*Action item*.
Please write out each of the records below word for word, leaving the pictures out of your answer.

*Data*.
::::::::
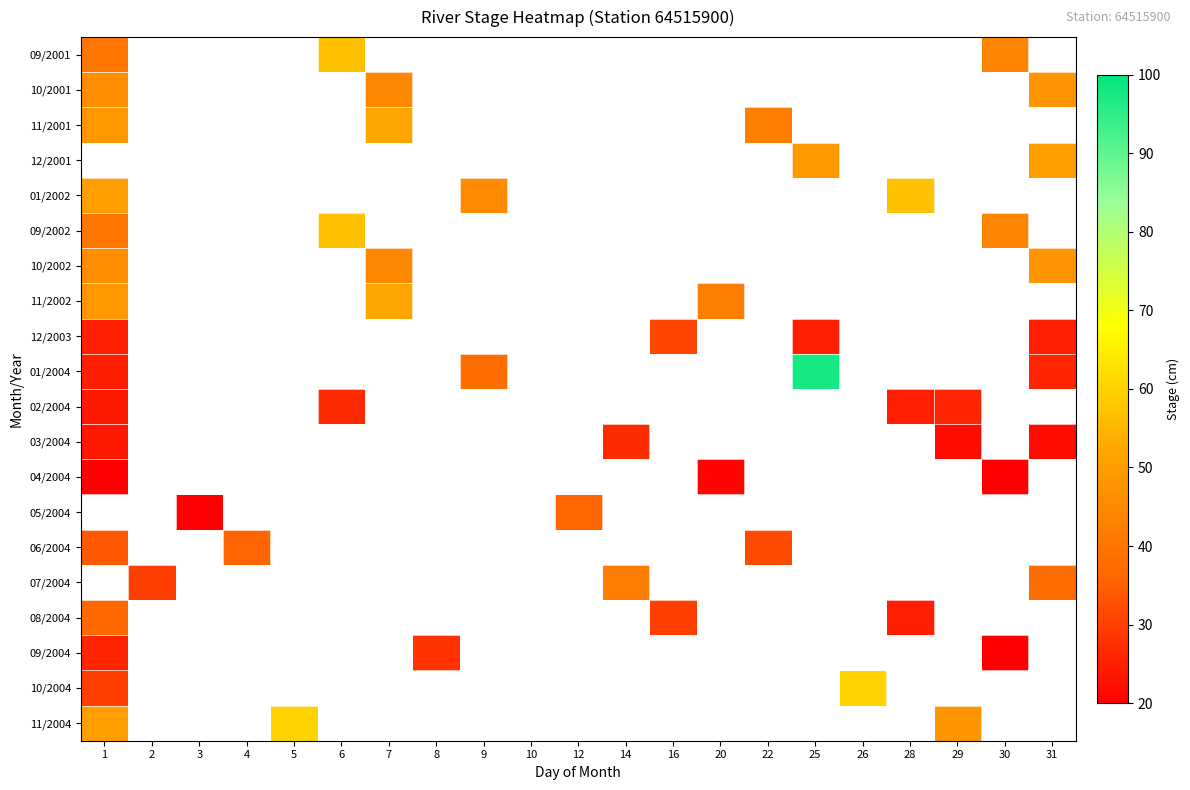

At how many categories does at least one series exceed 30?

17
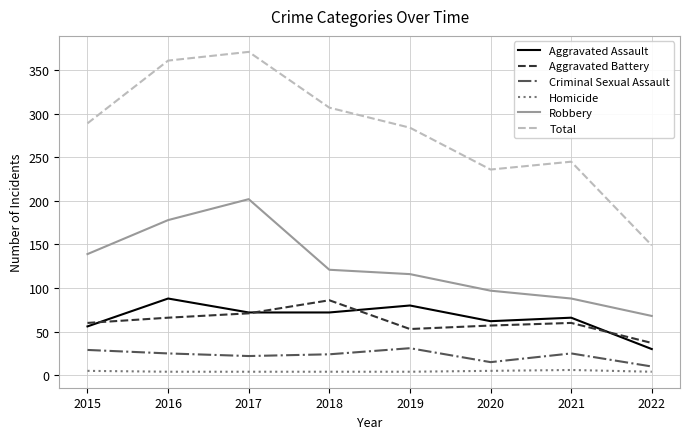

Is it true that Aggravated Battery equals 37 at 2022?

True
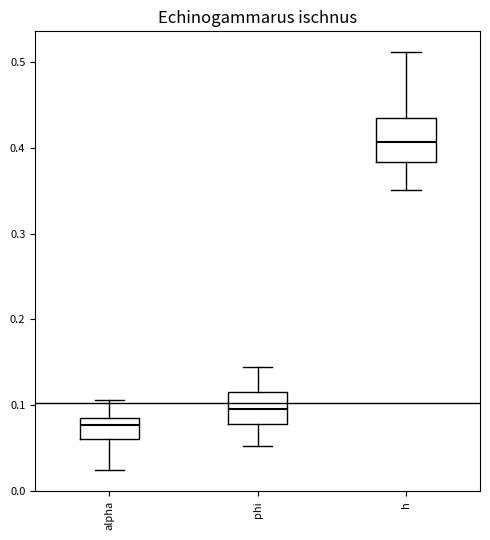

Which box has the lowest median line?

alpha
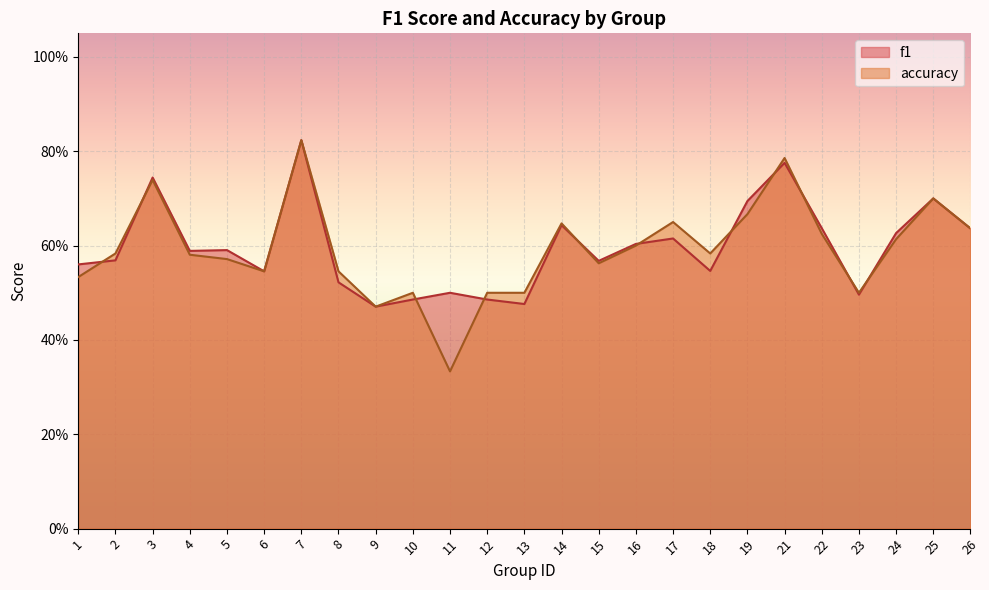

The accuracy series shows 0.7 at 3. True or false?

True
::::::::
*Expected answer*.
At how many categories does at least one series exceed 30?

17

Is it true that Aggravated Battery equals 37 at 2022?

True

Which box has the lowest median line?

alpha

The accuracy series shows 0.7 at 3. True or false?

True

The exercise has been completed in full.